I leaned back against the velvet upholstery of the big chair. “Surely, you don’t think I killed the girl?”
“You’re as good a suspect as any. People tell me you made a crass and explicit sexual proposition to Felicity a couple of months ago, and responded with anger when she rejected you. Is that true?”
I rubbed my fingers across a carved armrest. “I don’t recall.”
“Lying to me is a futile enterprise, Lord Byron. I’m difficult to deceive, and I’m smarter than you.”
I shifted my weight, and crossed my legs in what I thought was a rakish manner. “No, I mean, that probably happened. But I don’t recall. I make crass sexual advances toward almost every woman I encounter, you see. Usually, when I’ve had a lot to drink.”
“You’re often drunk?” His eyebrow arched, stretching that long, wicked scar as he regarded me with distaste.
I shook my finger at him. “I’m drunk right now, as it happens.”
“It’s the middle of the afternoon, on a Tuesday.”
“Time is of little concern to me. I haven’t slept in days.” For some reason, I was proud of this. “May I offer you some whiskey?”
“Certainly not.” The furrows beneath his cheeks seemed to deepen.

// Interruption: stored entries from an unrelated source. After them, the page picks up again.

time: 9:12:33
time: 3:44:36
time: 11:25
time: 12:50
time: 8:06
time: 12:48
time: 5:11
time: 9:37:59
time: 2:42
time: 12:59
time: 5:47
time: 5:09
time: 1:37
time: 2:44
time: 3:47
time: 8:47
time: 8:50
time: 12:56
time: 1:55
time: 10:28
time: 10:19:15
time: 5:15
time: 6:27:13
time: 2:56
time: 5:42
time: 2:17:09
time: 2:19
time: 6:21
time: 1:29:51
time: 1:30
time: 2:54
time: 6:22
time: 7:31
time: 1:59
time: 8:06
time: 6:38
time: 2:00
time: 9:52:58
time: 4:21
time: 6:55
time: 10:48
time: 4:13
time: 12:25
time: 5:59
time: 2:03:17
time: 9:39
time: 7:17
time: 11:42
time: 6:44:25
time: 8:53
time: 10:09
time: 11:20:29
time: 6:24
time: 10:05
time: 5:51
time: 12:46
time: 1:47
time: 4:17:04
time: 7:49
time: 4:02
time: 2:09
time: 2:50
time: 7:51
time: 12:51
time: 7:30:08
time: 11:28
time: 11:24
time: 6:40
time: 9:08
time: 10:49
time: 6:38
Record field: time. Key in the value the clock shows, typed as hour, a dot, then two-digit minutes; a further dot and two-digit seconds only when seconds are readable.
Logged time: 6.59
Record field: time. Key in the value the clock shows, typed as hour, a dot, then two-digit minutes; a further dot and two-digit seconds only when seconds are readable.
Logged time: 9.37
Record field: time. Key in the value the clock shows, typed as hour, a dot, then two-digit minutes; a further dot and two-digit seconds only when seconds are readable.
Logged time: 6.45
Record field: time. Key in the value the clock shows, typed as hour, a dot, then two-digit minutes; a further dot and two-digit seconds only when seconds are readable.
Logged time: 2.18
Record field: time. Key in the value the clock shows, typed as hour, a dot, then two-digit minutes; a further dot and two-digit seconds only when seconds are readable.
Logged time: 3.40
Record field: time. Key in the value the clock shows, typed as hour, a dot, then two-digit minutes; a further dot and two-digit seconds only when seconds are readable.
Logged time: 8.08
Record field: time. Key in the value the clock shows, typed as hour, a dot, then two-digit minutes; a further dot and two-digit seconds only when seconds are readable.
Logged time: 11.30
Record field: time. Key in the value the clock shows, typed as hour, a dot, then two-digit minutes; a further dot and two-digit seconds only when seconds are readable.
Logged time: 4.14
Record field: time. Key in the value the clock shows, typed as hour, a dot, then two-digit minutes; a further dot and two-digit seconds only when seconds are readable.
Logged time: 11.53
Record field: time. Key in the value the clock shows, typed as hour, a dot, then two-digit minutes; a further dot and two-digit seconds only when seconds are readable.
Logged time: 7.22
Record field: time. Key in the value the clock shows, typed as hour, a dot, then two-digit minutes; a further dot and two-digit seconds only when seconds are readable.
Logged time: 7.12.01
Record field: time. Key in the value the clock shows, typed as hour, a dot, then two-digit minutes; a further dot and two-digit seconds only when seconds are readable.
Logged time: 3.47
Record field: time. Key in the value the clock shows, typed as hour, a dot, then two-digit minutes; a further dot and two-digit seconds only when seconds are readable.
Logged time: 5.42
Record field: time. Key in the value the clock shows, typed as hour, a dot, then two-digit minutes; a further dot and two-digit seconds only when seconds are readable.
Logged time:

“Very good.” I produced a silver flask from my waistcoat pocket and tipped it back. “More for me.”
i mean, what’s not to love here? it’s bloody and bawdy and funny and it’s so much better than 80% of the books i have read featuring some lopsided version of byron with zero chuckles. (the remaining 20% is pretty much just The Stress of Her Regard. i am horrible at math.) if this decides to become a series, i will continue reading it with pleasure.